Anton looked a little like she had just struck him across the mouth, but she kept going. “You're as safe as you can be here. It's daylight, and I've told everyone I need to rest, so nobody's going to bother me for a while. This place is like Fort Knox inside Fort Knox. We'll get you situated by nightfall, get some rest, and then work on a plan. It'll be fine.”

He kept staring. His tongue made a slow, thoughtful sweep over his lips. Her body heated a little, remembering that he'd been touching her face when she woke from torpor. That he'd been leaning so close to her face that he practically could have kissed her.

Was it really possible that he
loved
her? It couldn't be.

She almost snorted at the thought. The idea that he believed what the wizards were doing was wrong and wanted to help her kind—she could almost buy into that. She was banking hard on his good intentions, in fact. But the notion that he was doing this because he had fallen for her while watching her from afar? Well that was naked-with-a-megaphone-on-the-street-corner crazy. No way could it possibly be true.

“You know…” Anton leaned forward, and despite the prior weeks of strain, his chest and biceps bulged under the worn flannel he wore. Goodness. Not all wizards were so well put together. “I don't appreciate the idea that you think
you
need to be the one protecting
me.

It took only her a few short paces to cross the room. She ignored the breath he drew when she knelt in front of him. Her sanity took leave as she tugged at his shirt's neckline and ran her finger over the scar that was visible just above the opening. His skin was warm. Surprisingly so. “Your own crew tortured you and left you for dead in the woods. You're still healing from a head injury. Do you really think you could defend against them on your own if they found you right now?”

Tyra realized that her thumb had been rubbing the same strip of scarred skin under his collarbone for longer than was strictly necessary to prove her point. A little zing of sensation made her pulse speed up. They were nearly nose to nose.

Anton's short hair was askew from the teleport. His breath came hot and fast against her mouth. “My own father stripped the skin off my body and bashed my head against a wall. And I'm willing to bet that's nothing compared to what will happen to me here if anyone finds out who I am. What I am.”

If she'd leaned in a fraction, his lips would have brushed against her skin. The realization sent a jolt through Tyra's system. She stood quickly. “That's not going to happen,” she said. “Lee couldn't tell, and he's been fighting your kind longer than anyone else around here.”

Anton's body language closed up. She hadn't been feeling for his emotions right then, but his expression was cloudy. He tapped his feet. Dropped his hands back to his knees. The whole shuffle-tap-fidget routine went on until Tyra thought she might very well lose her mind.

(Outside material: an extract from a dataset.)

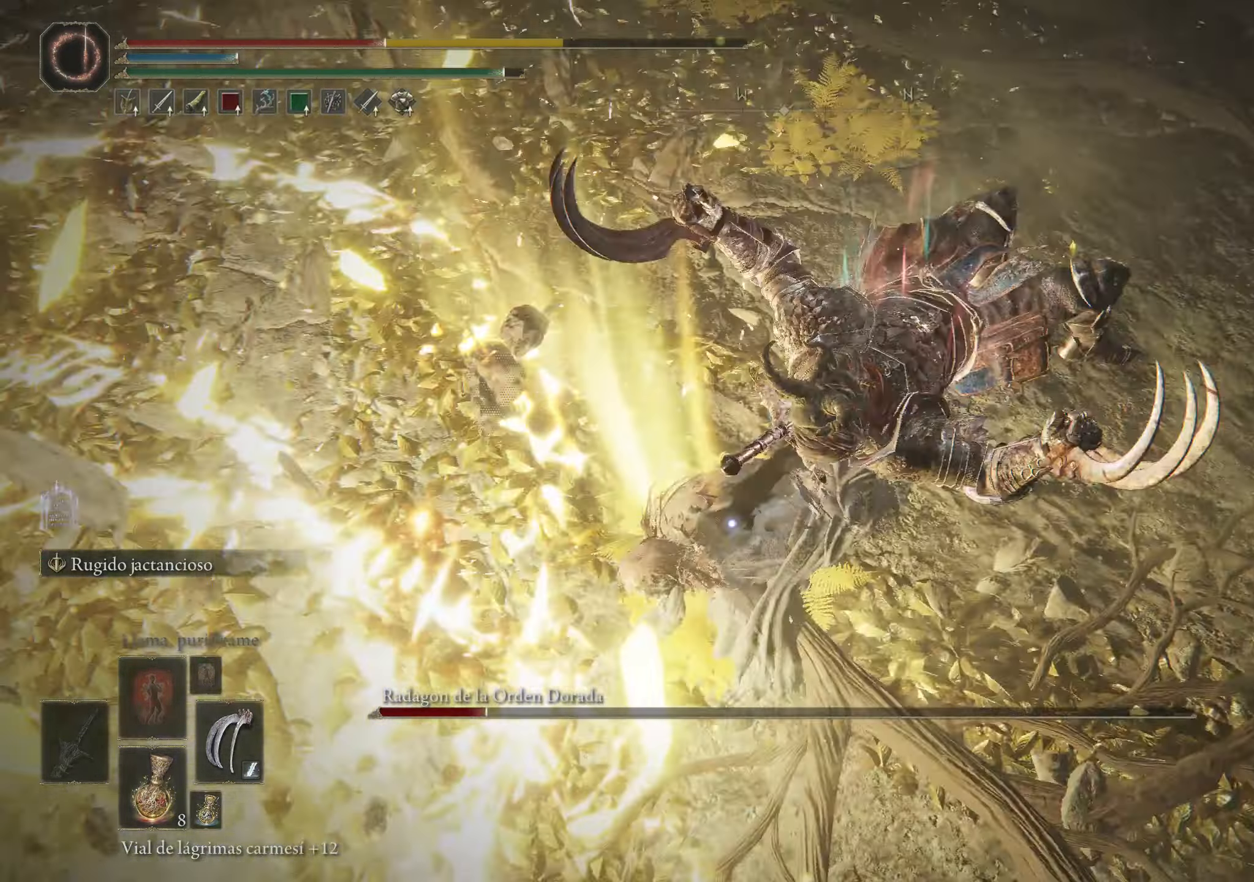
{"keys": ["s"], "mouse": [], "events": [[83, "w", "up"], [367, "d", "up"], [367, "s", "down"]]}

Her nails dug into her palms. Possessed though she was by a case of the squirmies herself, she thought one of them ought to be able to stay still. She'd perched in treetops waiting for wizards late at night before, dammit. She was on the verge of losing her cool when Anton flopped unceremoniously onto the bed.

His arms landed above his head, and the move shifted his clothing enough to expose a strip of hard, dark skin on his abdomen. Without warning, he jumped to standing and stomped forward. His entire body was rigid and his stance was combative.

Tyra's blood rushed and her adrenaline spiked. If the rubber met the road, she could most likely beat him in a fight. She had power that he didn't, but shit. She hadn't honestly believed that he would attack her. Stupid,
stupid
.

“You can't guarantee anything,” he ground out. “Now, I'm good with that. When I said I'd help you get to my father, I wasn't signing up for a paradise vacation. But let's not kid ourselves here.” Gray eyes stared her down, pupils dilated. His nostrils flared.

“Fine,” she said quietly. Her long exhale failed to relax her. “Let's just get some rest. We both need it.” She pointed to the bed. The soft flannel of his sleeve brushed her bare arm when she pulled away. “You can sleep there. I'll take the couch. Once we're both rested, we can start planning how we're going to, you know, lay siege to your father's evil lair.” She didn't wait for him to say anything before she walked out of the room.